_What this task involves_. The answer is the data below, repeated exactly, with no pictures included.

_Source material_.
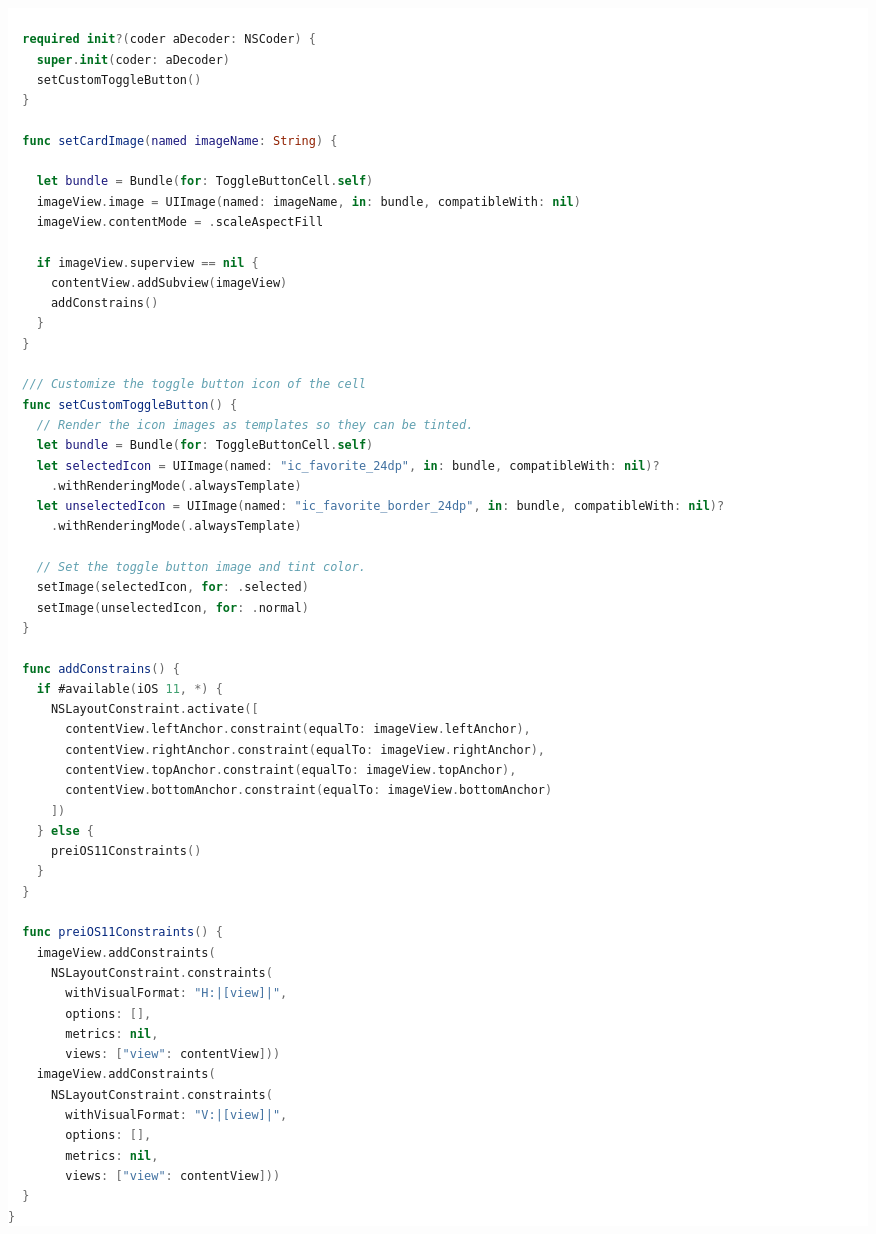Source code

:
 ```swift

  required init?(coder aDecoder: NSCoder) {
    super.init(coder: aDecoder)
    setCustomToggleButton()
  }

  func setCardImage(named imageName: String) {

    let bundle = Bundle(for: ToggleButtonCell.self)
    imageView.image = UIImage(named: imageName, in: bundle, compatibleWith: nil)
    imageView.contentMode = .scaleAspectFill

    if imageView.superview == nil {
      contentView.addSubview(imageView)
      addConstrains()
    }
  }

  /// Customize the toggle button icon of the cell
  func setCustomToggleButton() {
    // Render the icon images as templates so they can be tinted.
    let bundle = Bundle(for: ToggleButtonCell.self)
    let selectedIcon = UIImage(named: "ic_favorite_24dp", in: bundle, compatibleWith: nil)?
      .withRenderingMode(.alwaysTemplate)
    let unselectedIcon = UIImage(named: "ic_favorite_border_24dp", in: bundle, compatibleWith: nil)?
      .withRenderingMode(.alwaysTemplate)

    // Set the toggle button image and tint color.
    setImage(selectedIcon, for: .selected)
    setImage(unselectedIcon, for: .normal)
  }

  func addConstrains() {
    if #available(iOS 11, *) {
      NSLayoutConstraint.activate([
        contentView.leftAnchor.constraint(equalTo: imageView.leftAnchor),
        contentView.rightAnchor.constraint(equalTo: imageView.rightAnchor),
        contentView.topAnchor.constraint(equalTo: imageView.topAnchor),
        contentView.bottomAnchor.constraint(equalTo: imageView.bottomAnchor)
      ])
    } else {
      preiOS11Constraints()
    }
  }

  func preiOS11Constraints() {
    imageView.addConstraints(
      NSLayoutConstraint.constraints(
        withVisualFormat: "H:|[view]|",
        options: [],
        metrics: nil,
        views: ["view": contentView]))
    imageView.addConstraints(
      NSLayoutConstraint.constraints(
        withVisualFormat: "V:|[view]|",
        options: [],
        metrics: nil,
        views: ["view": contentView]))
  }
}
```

_Task solution_.
Source code

:
 ```swift

  required init?(coder aDecoder: NSCoder) {
    super.init(coder: aDecoder)
    setCustomToggleButton()
  }

  func setCardImage(named imageName: String) {

    let bundle = Bundle(for: ToggleButtonCell.self)
    imageView.image = UIImage(named: imageName, in: bundle, compatibleWith: nil)
    imageView.contentMode = .scaleAspectFill

    if imageView.superview == nil {
      contentView.addSubview(imageView)
      addConstrains()
    }
  }

  /// Customize the toggle button icon of the cell
  func setCustomToggleButton() {
    // Render the icon images as templates so they can be tinted.
    let bundle = Bundle(for: ToggleButtonCell.self)
    let selectedIcon = UIImage(named: "ic_favorite_24dp", in: bundle, compatibleWith: nil)?
      .withRenderingMode(.alwaysTemplate)
    let unselectedIcon = UIImage(named: "ic_favorite_border_24dp", in: bundle, compatibleWith: nil)?
      .withRenderingMode(.alwaysTemplate)

    // Set the toggle button image and tint color.
    setImage(selectedIcon, for: .selected)
    setImage(unselectedIcon, for: .normal)
  }

  func addConstrains() {
    if #available(iOS 11, *) {
      NSLayoutConstraint.activate([
        contentView.leftAnchor.constraint(equalTo: imageView.leftAnchor),
        contentView.rightAnchor.constraint(equalTo: imageView.rightAnchor),
        contentView.topAnchor.constraint(equalTo: imageView.topAnchor),
        contentView.bottomAnchor.constraint(equalTo: imageView.bottomAnchor)
      ])
    } else {
      preiOS11Constraints()
    }
  }

  func preiOS11Constraints() {
    imageView.addConstraints(
      NSLayoutConstraint.constraints(
        withVisualFormat: "H:|[view]|",
        options: [],
        metrics: nil,
        views: ["view": contentView]))
    imageView.addConstraints(
      NSLayoutConstraint.constraints(
        withVisualFormat: "V:|[view]|",
        options: [],
        metrics: nil,
        views: ["view": contentView]))
  }
}
```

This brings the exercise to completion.